Language usage: "for" vs. "for all"

Question

Every student of math learns about the universal quantifier "for all/each/every". On the other hand, in mathematical writing, it is fairly common to read e.g. "for $i=1, \ldots n$, let $\ldots$". I had long assumed that the "for" here is identical to "for each" (less commonly, it might more reasonably stand for the existential quantifier "for some"), but where the author is perhaps getting sloppy with their language.

Now, based on things I've encountered over time, I'm less sure about my initial understanding. (Something closely related is the usage of "for" as one of the standard looping structures in programming languages.) So I want to clear this up once and for all. Does the word "for" in this context have any meaning or usage separate from standing for the universal quantifier? To ask this in a different way, is there ever a situation where you can write "for $i=1,\ldots, n$ but not "for all $i=1,\ldots,n$"?

Answer 1

No. The use of "for" rather than "for all" here is stylistic; the second way simply sounds strange.
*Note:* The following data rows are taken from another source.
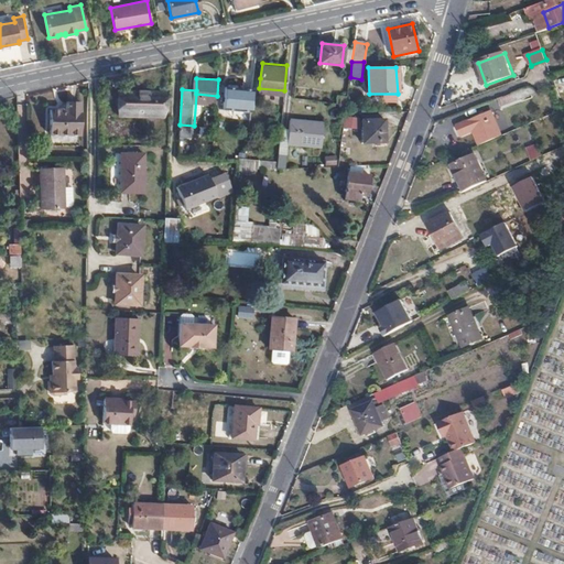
[(252,96),(252,89),(225,87),(223,109),(250,111),(252,96)]
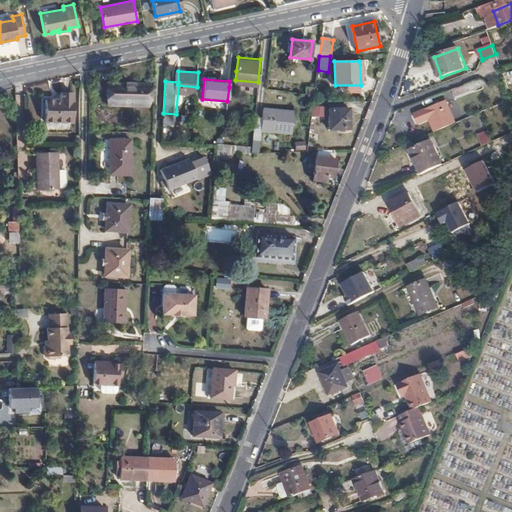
[(481,81),(454,91),(457,98),(491,85),(481,81)]
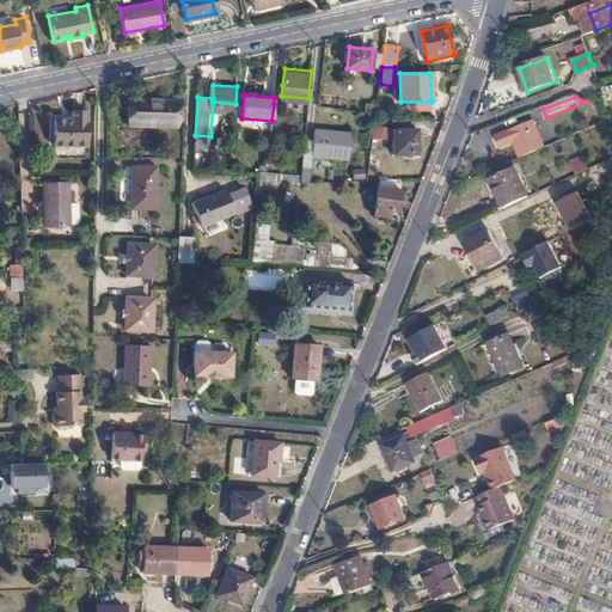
[(177,124),(177,101),(130,99),(130,123),(177,124)]
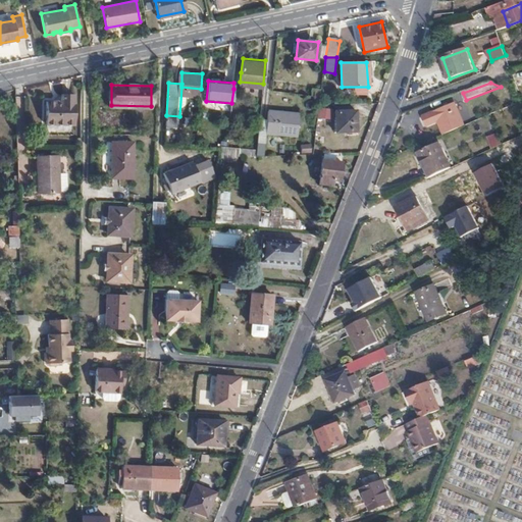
[(62,93),(62,100),(62,103),(56,103),(56,100),(47,100),(47,123),(76,124),(76,100),(74,100),(74,93),(62,93)]
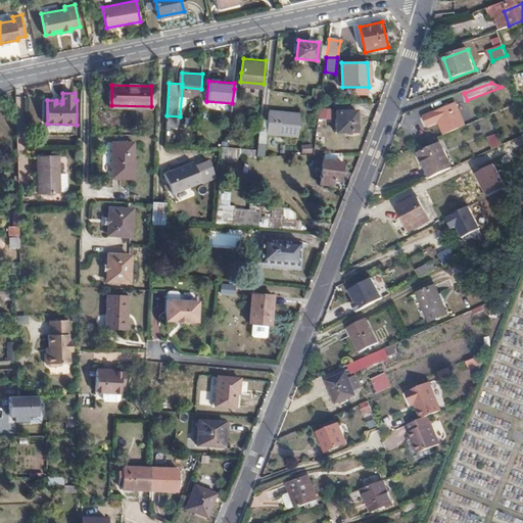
[(431,113),(439,136),(443,135),(459,127),(452,106),(431,113)]
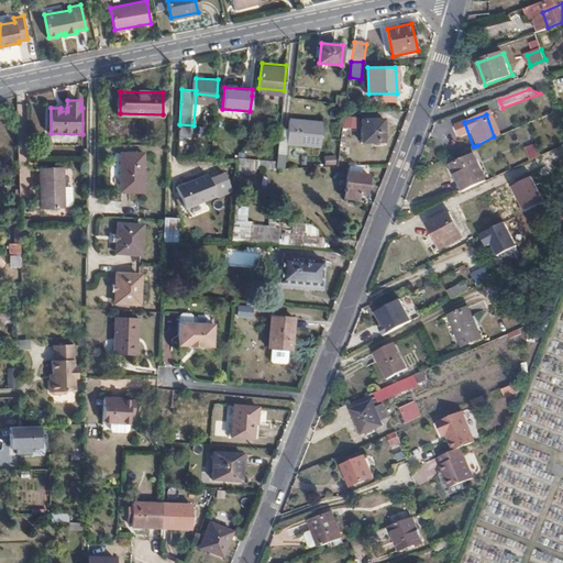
[(343,116),(342,128),(354,128),(354,117),(343,116)]
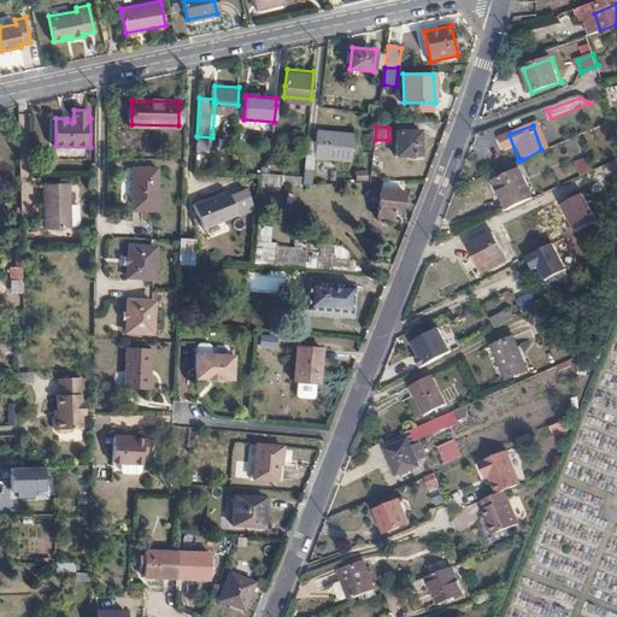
[(422,157),(421,130),(397,131),(398,157),(422,157)]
It is analogous to the standard use of "if" instead of "if and only if" when making definitions in mathematics, which is also something that people ask about (see here). When we write "a set $G$ with a binary operation on it is called a group if [put axioms here]" the intended meaning is "... called a group if and only if..." but nobody writes the second version; it sounds very strange in English to write like that.
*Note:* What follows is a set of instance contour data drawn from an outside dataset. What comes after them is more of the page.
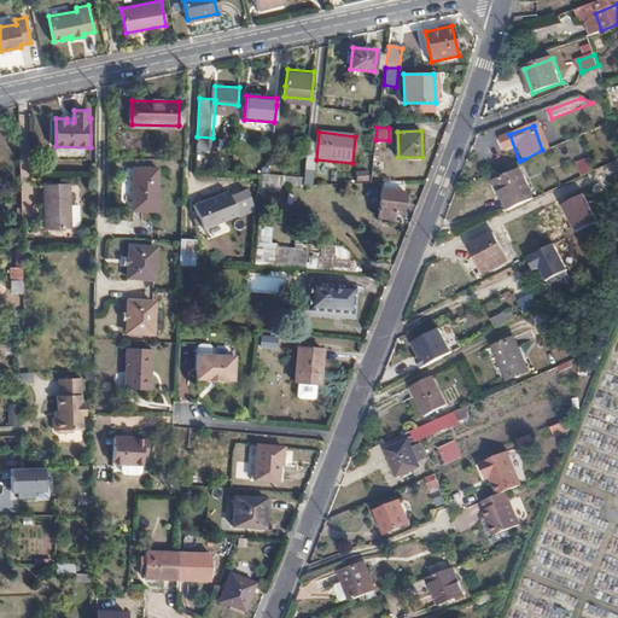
[(501,179),(514,207),(538,194),(524,167),(501,179)]
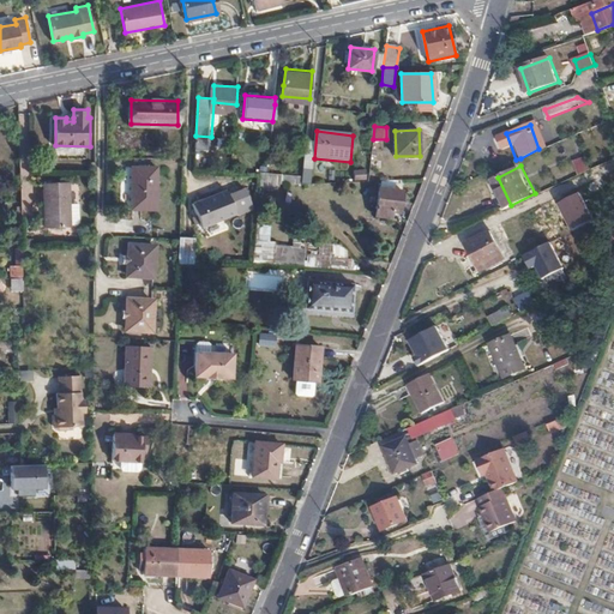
[(156,210),(157,168),(132,167),(131,209),(156,210)]
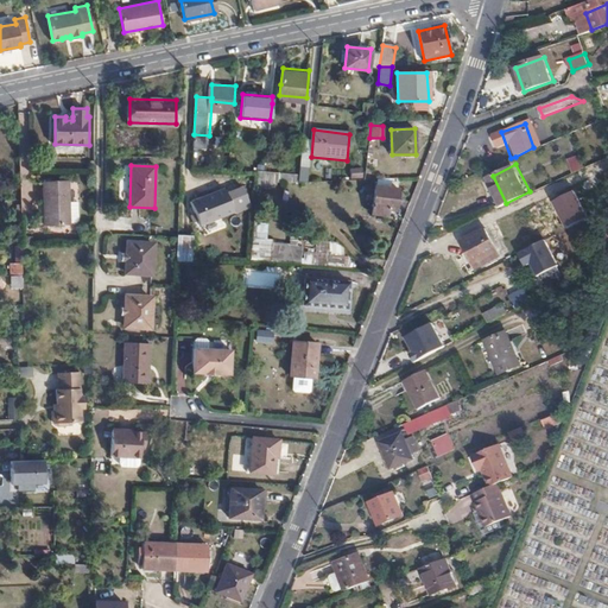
[(71,201),(69,179),(45,181),(50,227),(73,225),(73,222),(80,222),(81,220),(80,201),(71,201)]
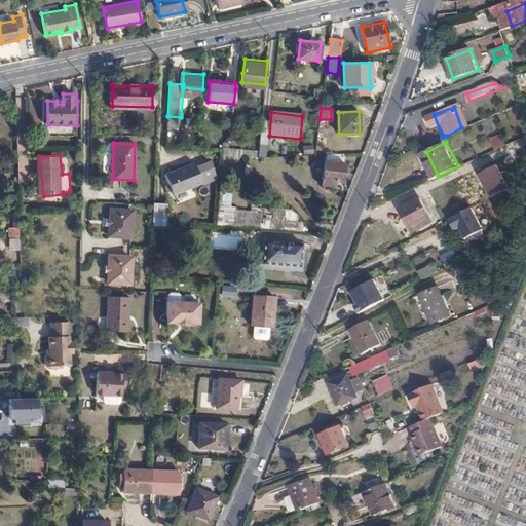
[(211,161),(196,167),(202,183),(217,178),(211,161)]
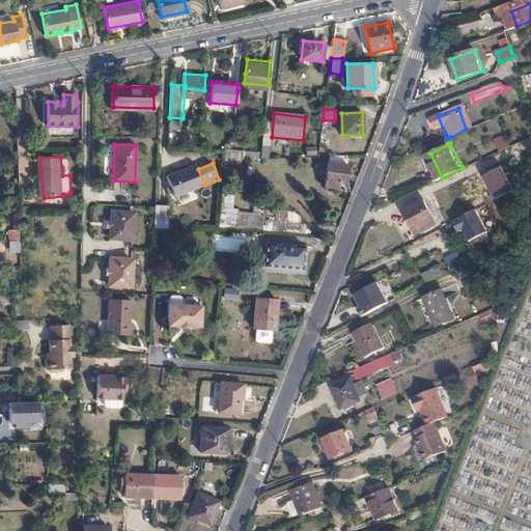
[(345,185),(347,166),(329,163),(325,187),(334,188),(335,183),(345,185)]
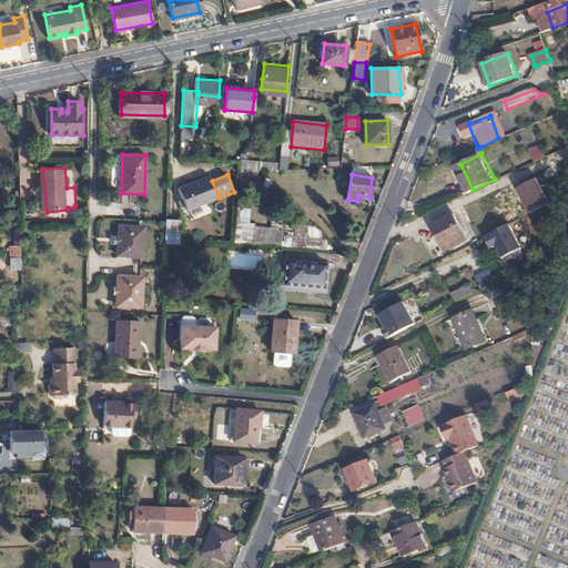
[(212,181),(210,175),(178,189),(186,211),(219,198),(212,181)]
You might want to read here for a discussion of "any" vs. "all". That is a situation with some ambiguity for people learning mathematics, especially if English is not their native language.

Answer 2

Nope, they're the same. The clearest rephrasing in my opinion would be

for each $i\in\{1,...,n\}$, [stuff]

that is, explicitly say the "each" (or whatever) and shift from equality to elementhood. Another rephrasing would be

for each $i$, if $i=1$ or $i=2$ or ... or $i=n$ then [stuff],

which reveals the "disjunctive" nature of the notation "$i=1,...,n$."